• _BUTIR TUGAS 1_:
Dalam teks tentang mengasihi sesama, Yesus menantang kita untuk menjadi apa dalam hidup kita masing-masing?
• _BUTIR TUGAS 2_:
Sebutkan semua bentuk tindakan yang menurut teks tentang mengasihi sesama mungkin tercakup dalam menjadi "Orang Samaria yang baik".

***** BLOK TEKS *****

Yang namanya manusia, tak peduli warna kulitnya, sukunya, bahasanya, gendernya, usianya, apakah ia saudara kita atau bukan, bahkan apakah ia membenci atau pernah menyakiti kita — selama ia manusia, kita dipanggil untuk mengasihinya.

Perintah Yesus ini memang tidak mudah. Siapa bilang mengikuti Yesus itu gampang? Mengasihi sesama tanpa batas sering kali menuntut pengorbanan, bahkan harga diri. Tetapi bagaimana mungkin kita berharap dikasihi bila kita sendiri tidak mau mengasihi? Bagaimana mungkin kita ingin diterima bila kita sendiri memilih-milih dalam memberi kasih?

Yesus mengingatkan, "Jikalau kamu berbuat baik kepada orang yang berbuat baik kepada kamu, apakah jasamu? Orang-orang berdosa pun berbuat demikian." [Luk 6:33]
Dan Rasul Yakobus menegaskan lebih keras lagi, "Jika seorang tahu bagaimana ia harus berbuat baik, tetapi ia tidak melakukannya, ia berdosa." [Yak 4:17]

Hari ini, Yesus menantang kita untuk menjadi "Orang Samaria yang baik" dalam hidup kita masing-masing.
Mungkin itu berarti menolong orang yang pernah melukai kita, atau sekadar menyapa orang yang tidak menyukai kita, atau memperhatikan mereka yang selama ini diabaikan.

Mari kita bertanya kepada hati kita sendiri:
Apakah kita memiliki cukup tekad untuk menjalankan perintah Yesus yang tidak mudah ini — untuk benar-benar mengasihi sesama manusia seperti diri kita sendiri?

***** DAFTAR DATA *****

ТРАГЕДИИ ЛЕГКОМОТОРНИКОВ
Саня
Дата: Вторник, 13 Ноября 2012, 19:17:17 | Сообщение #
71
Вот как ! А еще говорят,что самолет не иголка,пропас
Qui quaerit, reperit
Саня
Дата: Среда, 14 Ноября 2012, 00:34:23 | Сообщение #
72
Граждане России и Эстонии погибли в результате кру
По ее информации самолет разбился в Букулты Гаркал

*****

• _JAWABAN LATIHAN 1_:
Menjadi "Orang Samaria yang baik".

• _JAWABAN LATIHAN 2_:
- Menolong orang yang pernah melukai kita
- Sekadar menyapa orang yang tidak menyukai kita
- Memperhatikan mereka yang selama ini diabaikan